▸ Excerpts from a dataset
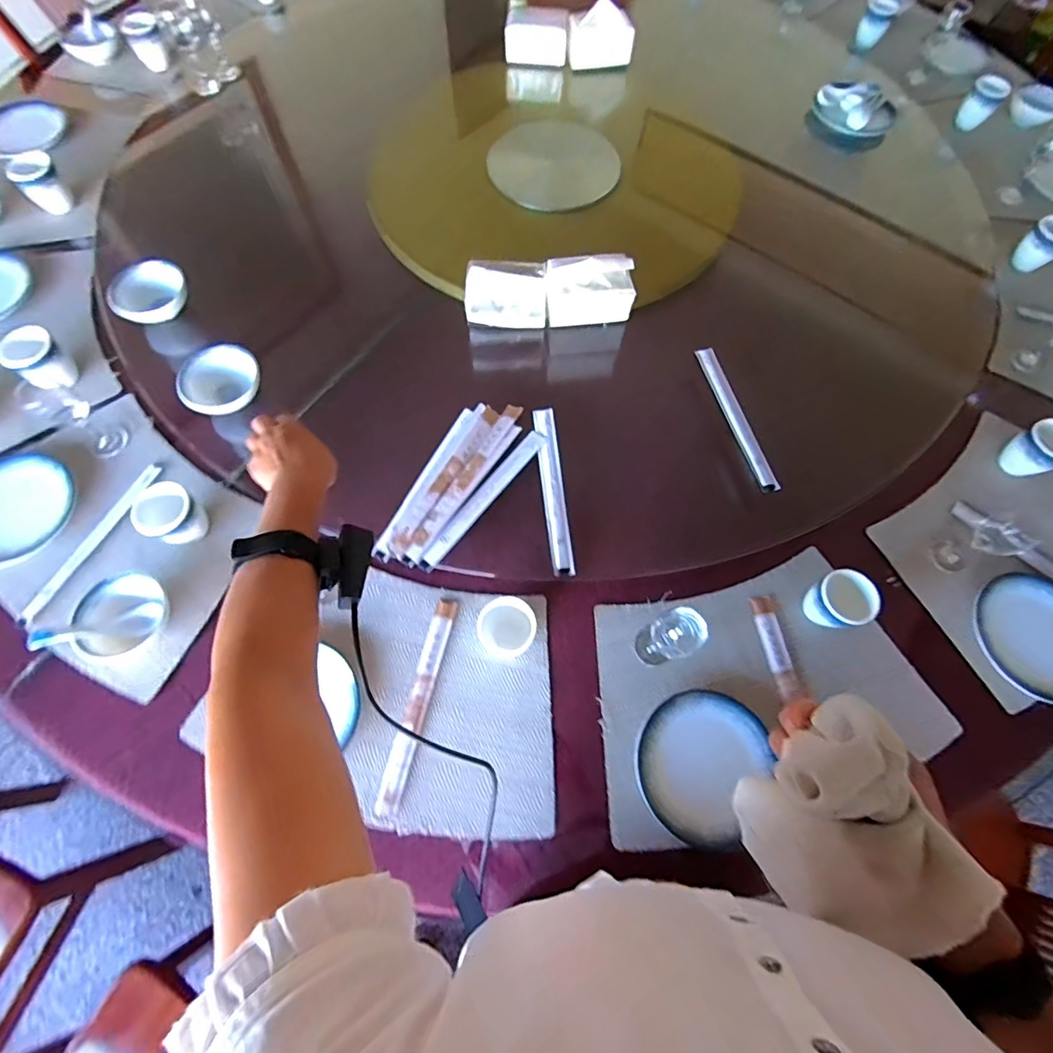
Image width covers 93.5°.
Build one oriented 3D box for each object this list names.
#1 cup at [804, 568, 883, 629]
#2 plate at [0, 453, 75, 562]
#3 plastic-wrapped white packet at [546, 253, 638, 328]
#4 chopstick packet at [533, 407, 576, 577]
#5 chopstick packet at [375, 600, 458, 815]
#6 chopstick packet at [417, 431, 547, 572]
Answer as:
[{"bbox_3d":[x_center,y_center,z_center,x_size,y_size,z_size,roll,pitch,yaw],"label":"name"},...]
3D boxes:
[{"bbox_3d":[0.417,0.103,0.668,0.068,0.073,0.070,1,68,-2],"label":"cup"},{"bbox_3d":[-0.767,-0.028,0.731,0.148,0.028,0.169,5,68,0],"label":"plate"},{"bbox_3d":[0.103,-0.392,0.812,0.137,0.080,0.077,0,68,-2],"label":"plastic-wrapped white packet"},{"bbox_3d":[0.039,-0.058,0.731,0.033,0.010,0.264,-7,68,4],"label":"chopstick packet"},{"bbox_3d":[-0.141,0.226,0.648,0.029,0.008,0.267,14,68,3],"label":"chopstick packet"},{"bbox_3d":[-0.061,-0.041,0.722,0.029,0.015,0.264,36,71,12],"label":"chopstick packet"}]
* * *
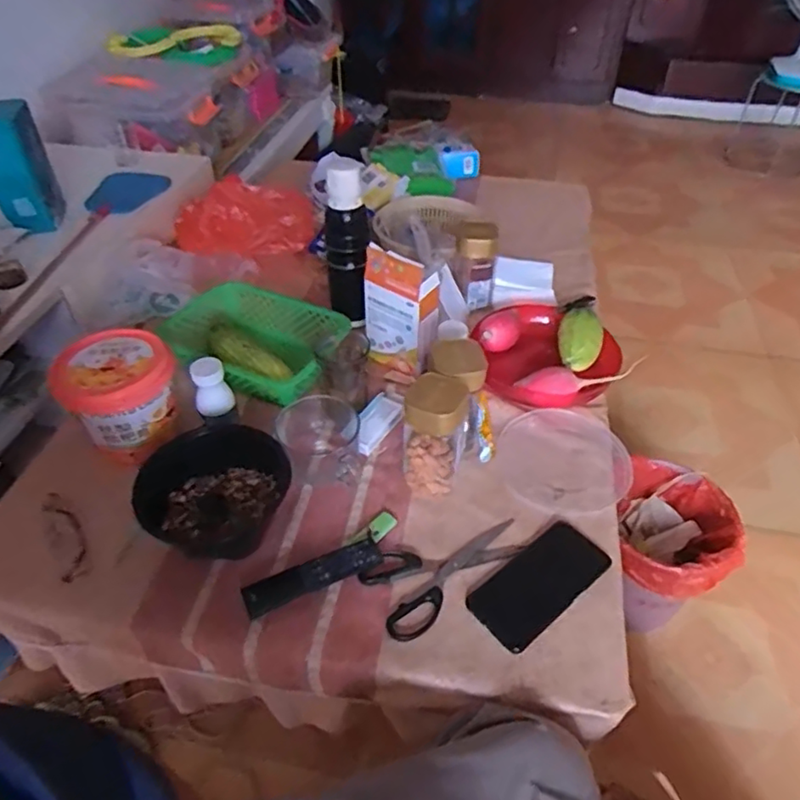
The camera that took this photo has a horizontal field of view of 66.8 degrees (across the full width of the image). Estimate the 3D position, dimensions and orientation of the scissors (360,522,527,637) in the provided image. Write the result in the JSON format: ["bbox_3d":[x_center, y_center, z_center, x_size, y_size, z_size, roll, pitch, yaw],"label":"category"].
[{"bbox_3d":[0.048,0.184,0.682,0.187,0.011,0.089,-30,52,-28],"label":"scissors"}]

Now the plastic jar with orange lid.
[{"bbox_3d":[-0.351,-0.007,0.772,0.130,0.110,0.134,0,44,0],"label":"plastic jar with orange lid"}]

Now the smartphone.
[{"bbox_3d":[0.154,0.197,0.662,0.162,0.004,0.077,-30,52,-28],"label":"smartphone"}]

▸ WORK INSTRUCTION
Set down, exactly as they stand above, the lines starting with the line with "Image width covers 93.5°." and going on through the line with "#5 chopstick packet at [375, 600, 458, 815]", and no others.

▸ ANSWER SPACE
Image width covers 93.5°.
Build one oriented 3D box for each object this list names.
#1 cup at [804, 568, 883, 629]
#2 plate at [0, 453, 75, 562]
#3 plastic-wrapped white packet at [546, 253, 638, 328]
#4 chopstick packet at [533, 407, 576, 577]
#5 chopstick packet at [375, 600, 458, 815]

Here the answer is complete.